SVV > 13ならおおむね輸液反応性あり

 というわけで、患者の循環動態を改善するのに、「輸液」は有効か?と考えたときに、SVV > 13(くらい)なら補液は有効と考えて良いでしょう。
 逆に、「それ以下ならあんまり意味ないよ」という感じです。

 ここで、「虜になる循環の生理学」の紹介でも述べたように、「不必要に心拍出量を上げる必要はない」ことに注意してください。
 SVVを見始めた初心者が陥りがちなミスとして、「SVV > 13なら晶質液を入れ続けてしまう」ことがあります。SVV > 13は「入れろ」ではありません。「入れてもいいよ」です。

循環動態が悪いかどうか、を見る目が必要になる

 そうならないために、循環がうまくいっているかどうかをみる「目」を養わなければなりません。それが、「虜になる循環の生理学」の冒頭で紹介されていた2項目です。思い出せますか?

酸素運搬
組織灌流

 です。後者の指標になる血圧はみなさんよくみていると思います。見えている指標には飛びつきやすいのですね。前者はどう把握するのでした?

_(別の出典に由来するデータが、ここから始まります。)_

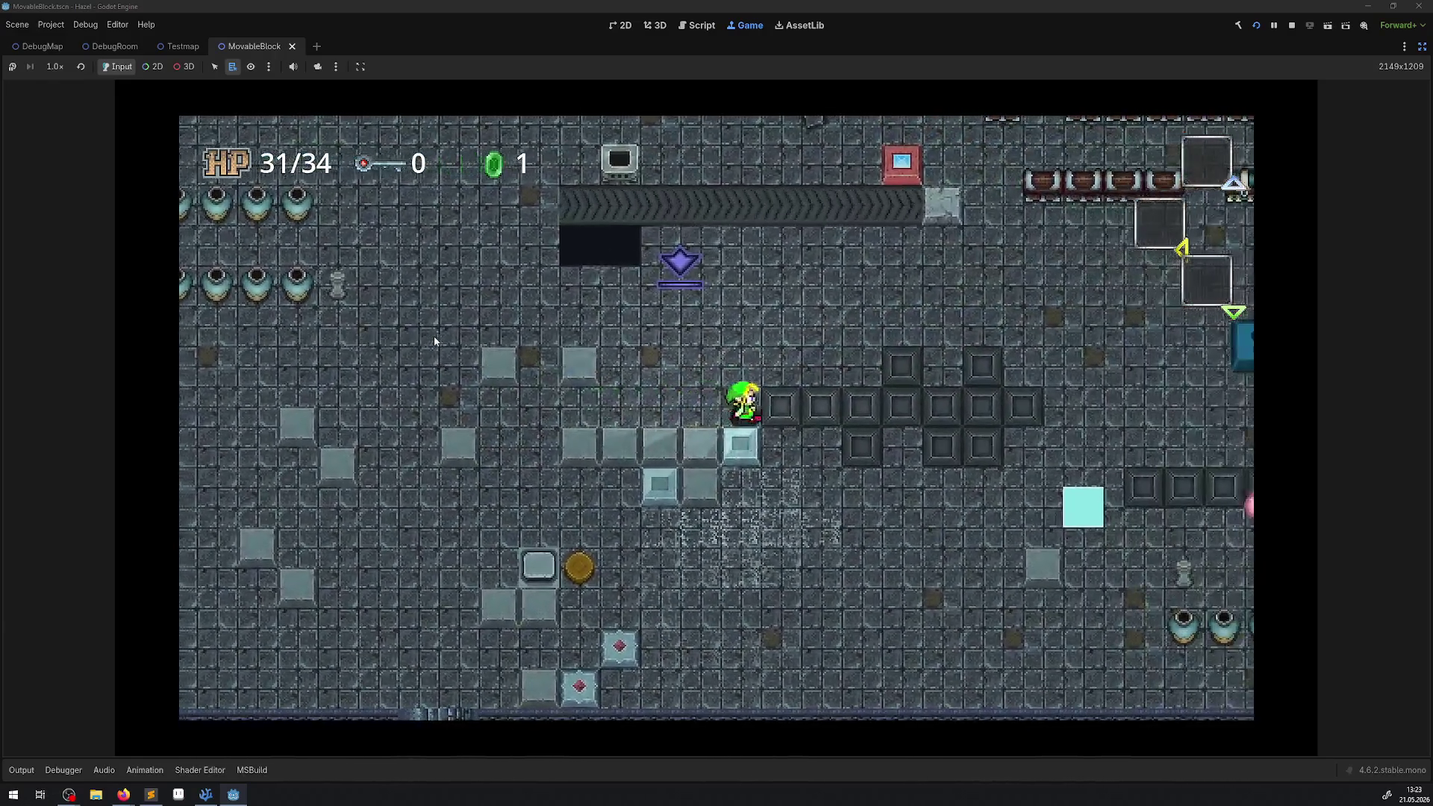
pyautogui.press('Down')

 前者を「見える」化するにはPAカテ(スワン・ガンツカテーテル)が必要でした。いまではICUでも留置されているケースは稀です。なので、複数の指標から「推測」するしかありません。尿量が十分か?末梢は冷たくなっていないか?意識障害(興奮)はないか?脈拍数は早くなってしまっていないか?頻呼吸ではないか?などをみて「想像」するのです。動脈血ガスを採取してLac(乳酸)が上昇していませんか?
 うまくいっていないだろうな、と思ったら、以下の3つの戦略から選びましょう。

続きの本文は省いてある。